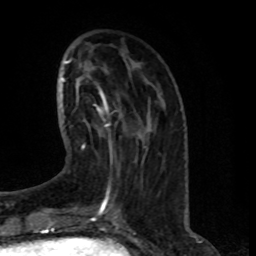
Breast MRI (dynamic contrast-enhanced), one axial slice. Slice 27 of 80 in the series (ordered by position). Cropped to one breast. Dynamic contrast-enhanced series, time point 2 of 8 at this slice position (early post-contrast). 1.5 T. TE 4.2 ms, TR 7 ms. 2 mm slice thickness. 256 × 256 image matrix, field of view 165 × 165 mm. Female patient.
Outlined on this slice (semi-automatic segmentation, software-assisted and operator-edited):
- enhancing-tissue mask used for the functional tumour volume (all voxels passing the contrast-enhancement thresholds inside the analysis volume; usually the tumour): bounding box (x1, y1, x2, y2) in pixels: (83, 93, 148, 150)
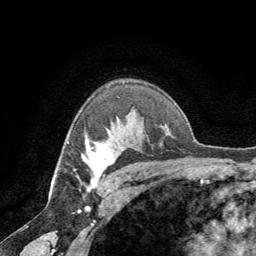
Breast MRI (dynamic contrast-enhanced), one axial slice. Position 49 of 64 along the scan axis. Cropped to one breast. Dynamic contrast-enhanced series, time point 2 of 8 at this slice position (early post-contrast). 1.5 T. TE 3 ms, TR 6.2 ms. 2.5 mm slice thickness. 256 × 256 image matrix, field of view 180 × 180 mm. Female patient.
Annotated regions visible in this slice (semi-automatic segmentation, software-assisted and operator-edited):
- enhancing-tissue mask used for the functional tumour volume (all voxels passing the contrast-enhancement thresholds inside the analysis volume; usually the tumour): box from (x=82, y=141) to (x=124, y=191) px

◆ ◆ ◆ ◆ ◆ ◆ ◆

▶ _Work required_
From the records above, tally every line that contains the string "operator"; the reply consists of that number alone.

▶ _Solution_
2